At Hilo Tech, we configure the tools that allow the client's privacy officer to find information quickly across Microsoft 365, SharePoint, OneDrive, CRMs, backups and third-party systems. We do not draft the response or decide what is redacted — that's the privacy officer's role, validated by the lawyer.

Quick checklist#

• A dedicated email (e.g. privacy@) receives requests and an employee checks the box at least once a day.
• We have a response template for access requests, validated by our lawyer.
• A register of requests is maintained (date received, nature, response time, decision).
• We know where to look — inventory of systems containing personal information.
• We have a proportionate identity-verification process.
• An extension plan is ready for complex requests.
• The refusal template explicitly mentions the right of recourse to the CAI.

Common mistakes#

• Responding past 30 days without written extension. — Outright breach, ground for complaint.
• Demanding too much identity proof. — Asking for a certified cheque to prove identity when the person has an active account is disproportionate. The CAI has sanctioned similar cases.
• Forgetting backups. — An employee removed from the CRM may still live in a 7-year Veeam backup. Access must include that data, even if inconveniently.
• Charging for access requests. — In principle free. Fees are permitted only for transcription, reproduction or transmission (s. 33), and must be moderate.
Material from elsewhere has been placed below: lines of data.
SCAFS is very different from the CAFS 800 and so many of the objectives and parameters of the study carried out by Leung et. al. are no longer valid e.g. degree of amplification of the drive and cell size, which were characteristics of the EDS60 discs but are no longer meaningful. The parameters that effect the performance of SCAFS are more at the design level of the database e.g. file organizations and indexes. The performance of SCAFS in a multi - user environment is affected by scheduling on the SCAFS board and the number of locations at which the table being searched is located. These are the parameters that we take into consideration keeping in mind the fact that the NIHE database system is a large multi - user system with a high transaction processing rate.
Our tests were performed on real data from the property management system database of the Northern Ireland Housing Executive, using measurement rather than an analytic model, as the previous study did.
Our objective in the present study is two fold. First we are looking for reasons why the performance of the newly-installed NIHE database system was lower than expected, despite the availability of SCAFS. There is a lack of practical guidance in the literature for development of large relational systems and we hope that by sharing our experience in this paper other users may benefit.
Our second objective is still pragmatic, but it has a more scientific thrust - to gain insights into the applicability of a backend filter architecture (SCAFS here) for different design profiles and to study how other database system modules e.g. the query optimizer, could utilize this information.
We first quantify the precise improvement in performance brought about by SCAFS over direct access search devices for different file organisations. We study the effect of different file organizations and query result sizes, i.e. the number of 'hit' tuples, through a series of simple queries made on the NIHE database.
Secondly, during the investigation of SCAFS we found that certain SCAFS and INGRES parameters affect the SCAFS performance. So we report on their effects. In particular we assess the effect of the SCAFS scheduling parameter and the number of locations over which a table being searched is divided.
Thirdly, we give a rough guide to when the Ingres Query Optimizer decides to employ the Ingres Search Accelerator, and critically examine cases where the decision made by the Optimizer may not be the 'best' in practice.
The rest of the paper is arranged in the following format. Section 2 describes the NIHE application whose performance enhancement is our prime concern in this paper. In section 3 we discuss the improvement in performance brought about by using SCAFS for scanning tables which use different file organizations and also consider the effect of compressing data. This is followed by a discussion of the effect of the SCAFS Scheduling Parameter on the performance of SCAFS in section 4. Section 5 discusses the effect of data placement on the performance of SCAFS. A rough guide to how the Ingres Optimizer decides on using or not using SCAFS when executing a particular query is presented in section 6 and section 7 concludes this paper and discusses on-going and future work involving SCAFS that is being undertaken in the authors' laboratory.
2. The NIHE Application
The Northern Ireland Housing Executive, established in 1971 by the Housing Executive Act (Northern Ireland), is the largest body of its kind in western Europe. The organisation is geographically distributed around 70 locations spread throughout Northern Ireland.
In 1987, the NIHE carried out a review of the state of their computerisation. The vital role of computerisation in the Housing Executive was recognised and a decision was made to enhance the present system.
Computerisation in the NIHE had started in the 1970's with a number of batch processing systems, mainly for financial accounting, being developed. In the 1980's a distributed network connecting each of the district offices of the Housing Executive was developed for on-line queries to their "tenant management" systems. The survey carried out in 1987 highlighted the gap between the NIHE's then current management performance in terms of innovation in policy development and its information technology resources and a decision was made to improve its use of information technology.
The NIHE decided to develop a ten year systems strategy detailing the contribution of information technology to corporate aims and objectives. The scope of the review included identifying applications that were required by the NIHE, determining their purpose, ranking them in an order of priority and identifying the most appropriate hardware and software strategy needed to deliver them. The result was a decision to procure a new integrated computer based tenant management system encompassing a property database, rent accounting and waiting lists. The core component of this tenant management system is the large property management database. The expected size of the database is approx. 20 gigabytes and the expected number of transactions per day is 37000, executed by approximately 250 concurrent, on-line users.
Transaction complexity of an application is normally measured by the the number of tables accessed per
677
Questions to ask your legal counsel#

• What level of identity proof for which data category?
• Can we refuse an abusive request (very many, repetitive, manifestly vexatious)?
• What clauses should we include in vendor contracts (Microsoft, SaaS) to ensure they return data we need for access requests within our deadline?
• How do we handle requests that come through a representative (lawyer, family member, guardian)?